Despite a reliance on actuarial tables and statistical sureties, the insurance industry has always nursed a hopeful streak.
Those who work in the sector know that at some point, things will go wrong—a roof will leak, a car will crash. They take solace in the belief that an insurance company can set things right. Making a customer whole, after all, is more than a financial concept; it’s the assertion that well-timed assistance can put a person back on solid ground.
As climate hazards and other risks increasingly intrude on our lives, hope can seem like a quaint notion. Yet, insurance insiders have found reason to be optimistic. The source is a technology that takes guesswork out of damage assessments and speeds up the process of making customers whole again.
Author David Yarnold flew shotgun—sometimes literally—with the professionals behind those innovations, and shares their stories in The Geography of Hope, published this fall. In addition to a chapter on insurance, The Geography of Hope ranges across the economy, celebrating the water-saving work of Prague municipal officials, collaborations between African conservation and development groups, and the indefatigable stewards who clear land mines left over from war.
In this exclusive excerpt for WhereNext, Yarnold chronicles a place in the insurance business where hope and technology intertwine:
When Ryan Bank told Sheel Sawhney at Brit Insurance that he could reduce the cost of settling a post-hurricane claim from $12,000 to $8, he had Sawhney’s full attention.
Sawhney has been in the insurance business since the early 2000s. Today, he’s the chief operations officer for Brit, one of the largest players in one of the most recognizable names in insurance, Lloyd’s of London. Lloyd’s is an umbrella organization for more than 50 companies. As Lloyd’s second-largest syndicate, Brit writes most of its policies in the US.
More than 300 years old, Lloyd’s has insured everything from the ships that carried enslaved people during the 1800s to oil freighters, buildings, and satellites.
It also famously insured the legs of footballer David Beckham and actor Betty Grable, the hands of Rolling Stones guitarist Keith Richards, Bruce Springsteen’s voice, and the Titanic. Lloyd’s drew a line at film director Stanley Kubrick’s request to insure against the invasion of aliens before the release of 2001: A Space Odyssey.

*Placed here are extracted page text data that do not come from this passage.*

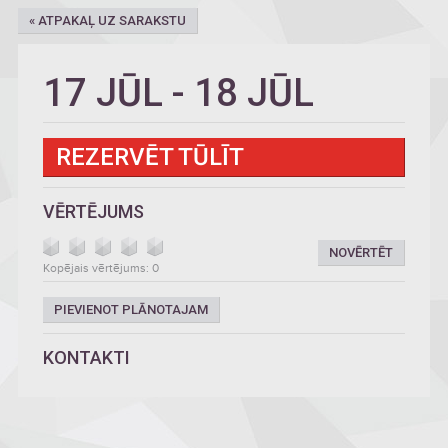
« ATPAKAĻ UZ SARAKSTU
17 JŪL
-
18 JŪL
REZERVĒT TŪLĪT
VĒRTĒJUMS
NOVĒRTĒT
Kopējais vērtējums: 0
PIEVIENOT PLĀNOTAJAM
KONTAKTI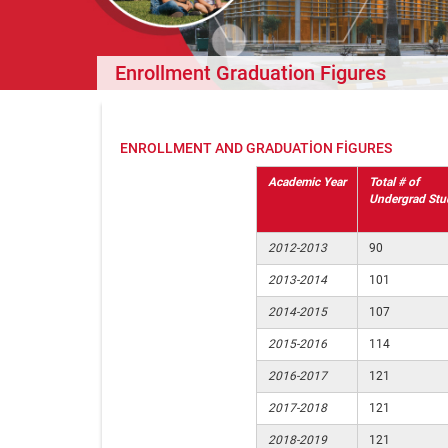
Enrollment Graduation Figures
ENROLLMENT AND GRADUATION FIGURES
Academic Year
Total # of
Undergrad Stu
2012-2013
90
2013-2014
101
2014-2015
107
2015-2016
114
2016-2017
121
2017-2018
121
2018-2019
121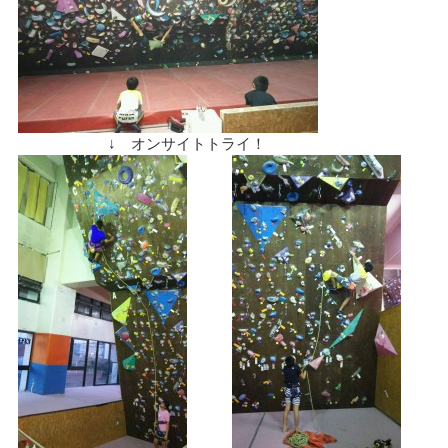
↓ オンサイトトライ！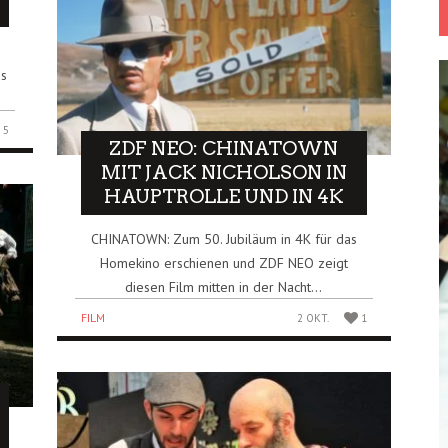
es
5
ZDF NEO: CHINATOWN
MIT JACK NICHOLSON IN
HAUPTROLLE UND IN 4K
CHINATOWN: Zum 50. Jubiläum in 4K für das
Homekino erschienen und ZDF NEO zeigt
diesen Film mitten in der Nacht...
FILM
2 OKT.
1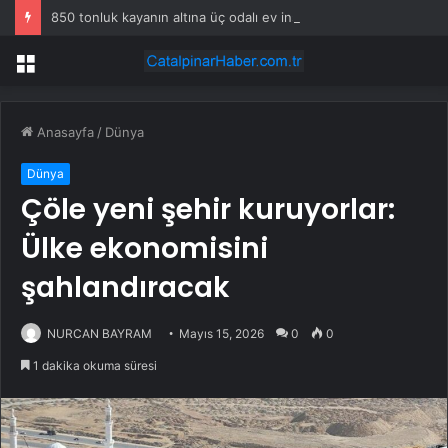
850 tonluk kayanın altına üç odalı ev inşa etti
Menü
Anasayfa
/
Dünya
Dünya
Çöle yeni şehir kuruyorlar:
Ülke ekonomisini
şahlandıracak
NURCAN BAYRAM
Mayıs 15, 2026
0
0
1 dakika okuma süresi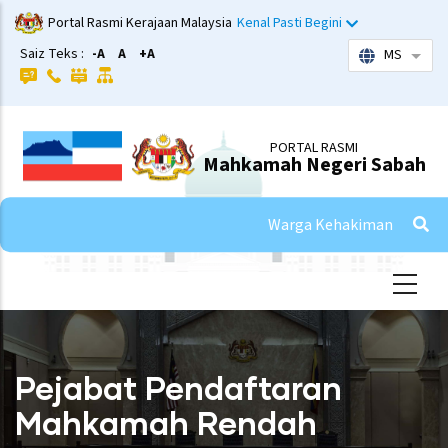
Skip
Portal Rasmi Kerajaan Malaysia
Kenal Pasti Begini
to
Saiz Teks :
-A
A
+A
MS
List 
main
content
PORTAL RASMI
Mahkamah Negeri Sabah
Warga Kehakiman
Pejabat Pendaftaran
Mahkamah Rendah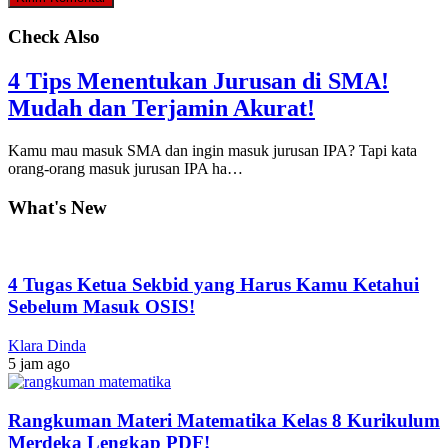
Check Also
4 Tips Menentukan Jurusan di SMA!
Mudah dan Terjamin Akurat!
Kamu mau masuk SMA dan ingin masuk jurusan IPA? Tapi kata
orang-orang masuk jurusan IPA ha…
What's New
4 Tugas Ketua Sekbid yang Harus Kamu Ketahui
Sebelum Masuk OSIS!
Klara Dinda
5 jam ago
Rangkuman Materi Matematika Kelas 8 Kurikulum
Merdeka Lengkap PDF!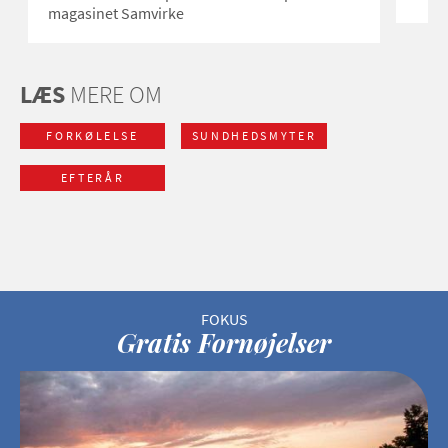
magasinet Samvirke
LÆS
MERE OM
FORKØLELSE
SUNDHEDSMYTER
EFTERÅR
Gratis Fornøjelser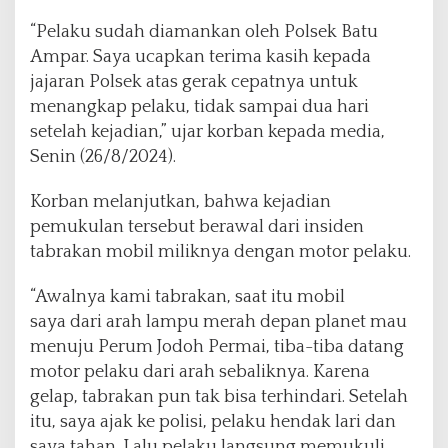
i
d
“Pelaku sudah diamankan oleh Polsek Batu
a
Ampar. Saya ucapkan terima kasih kepada
y
jajaran Polsek atas gerak cepatnya untuk
menangkap pelaku, tidak sampai dua hari
setelah kejadian,” ujar korban kepada media,
Senin (26/8/2024).
Korban melanjutkan, bahwa kejadian
pemukulan tersebut berawal dari insiden
tabrakan mobil miliknya dengan motor pelaku.
“Awalnya kami tabrakan, saat itu mobil
saya dari arah lampu merah depan planet mau
menuju Perum Jodoh Permai, tiba-tiba datang
motor pelaku dari arah sebaliknya. Karena
gelap, tabrakan pun tak bisa terhindari. Setelah
itu, saya ajak ke polisi, pelaku hendak lari dan
saya tahan. Lalu pelaku langsung memukuli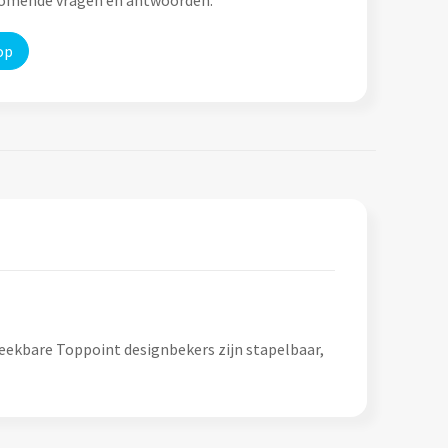
komende vragen en antwoorden.
op
eekbare Toppoint designbekers zijn stapelbaar,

Sawhney arrived in London in 2016, just in time for what he calls, unironically, the perfect storm. In 2017, Hurricanes Harvey, Irma, and Maria crushed parts of Florida and Texas. Also in 2017, California burned—from Santa Barbara to Sonoma—and in 2018, the Camp Fire became the deadliest in the state’s history. Atmospheric rivers had unleashed unprecedented rainfall and flooding in Colorado and Tennessee and now California. These were climate change-driven disasters for countless families and for insurers.
Meeting Ryan Bank and GIC [the Geospatial Insurance Consortium] was a revelation, Sawhney said. Internally, Brit’s team called GIC “Goldeneye” after the James Bond film [for the high-resolution imagery the organization delivers when disaster strikes]. Brit became a GIC member in 2019: “Things started to converge, the idea that we would have virtual claims-adjusting capability out of London,” Sawhney said.
About three-quarters of Brit’s claims come from high-risk areas in the US. When a hurricane hits, Brit knows GIC data will soon follow. Brit’s systems first interpret the GIS data in the form of shapefiles, polygons based on latitude and longitude that are the jigsaw puzzle pieces of geospatial data.
In the wake of Hurricane Ian in 2022, that first step allowed Brit to narrow the computer search from 5 million customers to 50,000 policyholders around Fort Myers, Florida.
Then the imagery met Brit’s AI software, which a Brit technology leader describes as “customers of the GIS data.” First, an algorithm scanned GIC’s images for the addresses of Brit’s policyholders. Another algorithm stepped in to assess and categorize damage. All of that was sent to insurance companies or brokers who had the data to reach out to policyholders.
Speed matters. Insurance companies that pay promptly make everyone happy. That includes the independent brokers who sell policies and help customers pick insurance companies. The brokers don’t want to deal with nitpicking insurance companies any more than customers do.
After the devastating fires on the island of Maui in 2023, Sawhney says GIC’s data plus Brit’s tools enabled Brit to pay 80 percent of initial claims in just a few days. “The rest of our competitors in the London market weren’t even able to understand if they had losses and they were still unfortunately looking for people.”